The winner was a girl named Deanne. Deanne cheated by developing a basecoat in Fort Lauderdale over spring break, but this wasn't exactly the European championships, so we let her compete. Deanne knew all the right lotions to use and in which combinations. She knew how to position herself to tan the backs of her ears, how to rotate bathing suits to eliminate tan lines. On cloudy days, when everyone else went to the mall, Deanne stayed on schedule, flipping over every 20 minutes, "Take It to the Limit" on the radio.
In June, Deanne came down with a nasty cold, which you might think would be a setback. But she was in the zone, lying on her aluminum blanket with a bottle of baby oil and a box of tissues. Her tan deepened. Suspicion developed that she was using her mother's tanning lamp at night, but Deanne denied the allegations, claiming she was just naturally dark on account of her grandfather was Cherokee. By Independence Day her skin was like a slice of just-popped cinnamon bread.
It's true we worked hard for our tans. Sweating, anointing, making chronometric adjustments to our chairs. And yet, beneath the adolescent desire for competitive skin there was the primal satisfaction, the animal pleasure of lying in the sun.
I remember walking across a pasture once, and coming upon a fox sunning itself in the grass. The animal was young, a pup, really, taking time out from the grim business of survival to daydream in the still heat. A carpenter bee droned nearby, and stalks of Queen Anne's lace held their doily faces to the sky. Standing perfectly still, watching, I knew that in the wide distances between our species--the fox, the bee, the wild carrot--there was a sun soaked intersection, a common pleasure.
This, I think, is the greatest loss in this the age of broad-spectrum titanium-dioxide.

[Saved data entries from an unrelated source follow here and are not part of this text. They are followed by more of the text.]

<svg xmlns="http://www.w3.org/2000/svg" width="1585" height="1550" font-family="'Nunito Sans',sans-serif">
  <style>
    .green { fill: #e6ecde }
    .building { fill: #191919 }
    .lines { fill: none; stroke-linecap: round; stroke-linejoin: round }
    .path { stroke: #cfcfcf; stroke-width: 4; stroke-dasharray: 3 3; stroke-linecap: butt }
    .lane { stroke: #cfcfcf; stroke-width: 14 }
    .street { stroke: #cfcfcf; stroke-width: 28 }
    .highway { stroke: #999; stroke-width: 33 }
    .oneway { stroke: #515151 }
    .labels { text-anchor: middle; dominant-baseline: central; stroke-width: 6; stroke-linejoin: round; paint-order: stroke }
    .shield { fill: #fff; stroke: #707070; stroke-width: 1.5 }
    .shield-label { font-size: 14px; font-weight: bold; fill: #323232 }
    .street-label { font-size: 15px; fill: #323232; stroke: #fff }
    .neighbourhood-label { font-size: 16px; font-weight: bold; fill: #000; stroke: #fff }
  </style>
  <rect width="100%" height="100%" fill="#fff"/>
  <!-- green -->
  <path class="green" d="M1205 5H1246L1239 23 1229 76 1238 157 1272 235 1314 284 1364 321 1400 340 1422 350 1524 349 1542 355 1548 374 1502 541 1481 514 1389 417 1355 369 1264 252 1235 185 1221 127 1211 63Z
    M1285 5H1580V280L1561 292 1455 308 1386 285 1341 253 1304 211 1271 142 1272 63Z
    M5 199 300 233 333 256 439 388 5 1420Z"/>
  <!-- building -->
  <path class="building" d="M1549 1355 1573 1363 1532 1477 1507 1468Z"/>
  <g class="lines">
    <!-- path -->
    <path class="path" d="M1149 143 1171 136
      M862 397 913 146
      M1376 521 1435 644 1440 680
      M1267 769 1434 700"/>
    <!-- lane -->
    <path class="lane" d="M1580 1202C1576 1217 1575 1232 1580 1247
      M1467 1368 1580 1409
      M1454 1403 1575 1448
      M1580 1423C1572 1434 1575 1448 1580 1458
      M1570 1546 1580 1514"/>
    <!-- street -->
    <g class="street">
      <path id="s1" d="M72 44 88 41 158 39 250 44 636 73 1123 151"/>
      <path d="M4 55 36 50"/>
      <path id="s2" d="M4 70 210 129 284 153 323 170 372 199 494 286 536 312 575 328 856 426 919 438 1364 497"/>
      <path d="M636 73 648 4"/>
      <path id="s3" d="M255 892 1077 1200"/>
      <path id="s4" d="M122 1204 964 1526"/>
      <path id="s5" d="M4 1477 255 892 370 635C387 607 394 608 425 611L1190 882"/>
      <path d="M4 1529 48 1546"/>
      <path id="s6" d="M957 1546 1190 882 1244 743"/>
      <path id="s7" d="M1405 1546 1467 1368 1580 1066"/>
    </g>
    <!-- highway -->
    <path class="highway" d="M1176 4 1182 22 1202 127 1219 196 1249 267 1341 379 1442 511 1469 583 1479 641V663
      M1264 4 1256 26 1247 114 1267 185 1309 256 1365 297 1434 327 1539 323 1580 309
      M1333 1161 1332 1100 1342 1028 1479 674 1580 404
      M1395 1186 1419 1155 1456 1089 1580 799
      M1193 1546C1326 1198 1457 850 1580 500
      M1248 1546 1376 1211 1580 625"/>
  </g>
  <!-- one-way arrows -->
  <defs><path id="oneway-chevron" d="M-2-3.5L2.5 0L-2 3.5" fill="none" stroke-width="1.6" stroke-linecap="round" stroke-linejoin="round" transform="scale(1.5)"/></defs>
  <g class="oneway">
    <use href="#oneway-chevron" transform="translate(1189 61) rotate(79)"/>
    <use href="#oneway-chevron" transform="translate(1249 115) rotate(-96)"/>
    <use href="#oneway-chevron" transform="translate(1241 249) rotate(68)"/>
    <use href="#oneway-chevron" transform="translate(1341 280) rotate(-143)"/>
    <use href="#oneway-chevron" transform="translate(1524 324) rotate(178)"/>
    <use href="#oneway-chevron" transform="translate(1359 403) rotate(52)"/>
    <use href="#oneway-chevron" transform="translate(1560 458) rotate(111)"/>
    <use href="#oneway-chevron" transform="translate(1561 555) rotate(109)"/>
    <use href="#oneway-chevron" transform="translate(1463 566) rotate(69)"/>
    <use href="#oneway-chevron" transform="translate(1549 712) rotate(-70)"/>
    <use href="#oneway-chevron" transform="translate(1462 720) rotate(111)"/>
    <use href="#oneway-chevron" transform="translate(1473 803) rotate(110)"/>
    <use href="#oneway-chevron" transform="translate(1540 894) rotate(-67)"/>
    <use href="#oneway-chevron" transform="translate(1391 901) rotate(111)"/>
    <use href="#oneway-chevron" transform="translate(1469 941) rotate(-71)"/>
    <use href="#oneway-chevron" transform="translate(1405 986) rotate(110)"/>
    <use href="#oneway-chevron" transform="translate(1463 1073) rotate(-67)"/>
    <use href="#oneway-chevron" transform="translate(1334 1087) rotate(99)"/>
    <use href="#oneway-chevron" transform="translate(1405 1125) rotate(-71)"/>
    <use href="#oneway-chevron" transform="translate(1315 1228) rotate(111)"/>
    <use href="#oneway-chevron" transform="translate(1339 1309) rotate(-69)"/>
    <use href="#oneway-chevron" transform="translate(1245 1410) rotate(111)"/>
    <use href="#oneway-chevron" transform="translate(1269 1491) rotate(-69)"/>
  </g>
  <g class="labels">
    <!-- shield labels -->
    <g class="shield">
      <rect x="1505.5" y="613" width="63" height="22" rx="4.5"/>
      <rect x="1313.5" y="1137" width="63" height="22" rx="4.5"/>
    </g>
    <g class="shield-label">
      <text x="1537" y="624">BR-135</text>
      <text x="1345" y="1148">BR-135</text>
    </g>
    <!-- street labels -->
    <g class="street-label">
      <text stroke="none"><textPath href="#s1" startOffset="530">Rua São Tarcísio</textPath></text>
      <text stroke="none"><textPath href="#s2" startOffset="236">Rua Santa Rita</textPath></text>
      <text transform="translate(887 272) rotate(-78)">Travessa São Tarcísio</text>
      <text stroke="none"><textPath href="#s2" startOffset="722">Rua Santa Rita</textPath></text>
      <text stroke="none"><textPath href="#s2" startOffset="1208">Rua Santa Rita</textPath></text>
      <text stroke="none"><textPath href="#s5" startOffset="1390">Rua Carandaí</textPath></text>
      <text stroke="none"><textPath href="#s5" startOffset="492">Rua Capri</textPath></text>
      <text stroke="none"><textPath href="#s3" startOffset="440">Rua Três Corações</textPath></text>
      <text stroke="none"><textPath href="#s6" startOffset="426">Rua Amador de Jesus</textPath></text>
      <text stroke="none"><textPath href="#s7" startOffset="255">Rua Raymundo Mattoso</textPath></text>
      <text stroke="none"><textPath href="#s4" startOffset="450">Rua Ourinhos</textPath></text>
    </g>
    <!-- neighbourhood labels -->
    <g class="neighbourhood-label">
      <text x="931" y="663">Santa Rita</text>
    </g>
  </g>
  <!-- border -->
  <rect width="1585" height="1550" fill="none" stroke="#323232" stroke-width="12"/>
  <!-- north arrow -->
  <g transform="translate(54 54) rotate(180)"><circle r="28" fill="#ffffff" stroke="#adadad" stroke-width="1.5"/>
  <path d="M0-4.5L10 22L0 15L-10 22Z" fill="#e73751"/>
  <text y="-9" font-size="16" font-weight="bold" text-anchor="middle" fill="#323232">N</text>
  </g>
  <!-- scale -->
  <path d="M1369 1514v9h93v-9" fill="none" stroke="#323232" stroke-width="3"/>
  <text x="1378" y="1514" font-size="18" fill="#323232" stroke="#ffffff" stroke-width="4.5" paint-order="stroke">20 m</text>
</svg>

Not the demise of the all-American tan, but of the faith that, like the fox in its pelt, we were after all made for this world. That no matter how bleak things get it is possible to lie in the sun, to drowse and to dream.
One day after my surgery, when my stitches were itching and I was feeling especially cranky about it all, a friend told me, rather unhelpfully I thought, that I was just feeling my mortality, and to get used to it. From here on out, he said, it's Death Valley, in Technicolor.
I'm trying to accept it gracefully. In truth, I feel braced for the predictable betrayals of middle age: the gray hairs, the wrinkles. I routinely grope for words like "tree" or "rock." Big deal. Why else did I have children, but to help me remember the word "rock"? It is somehow more painful to imagine life in the shade, afraid of the sun. I'm guessing that won't happen. That I'll be out there anyway, with my sensible hat and a tube of Autobronzant.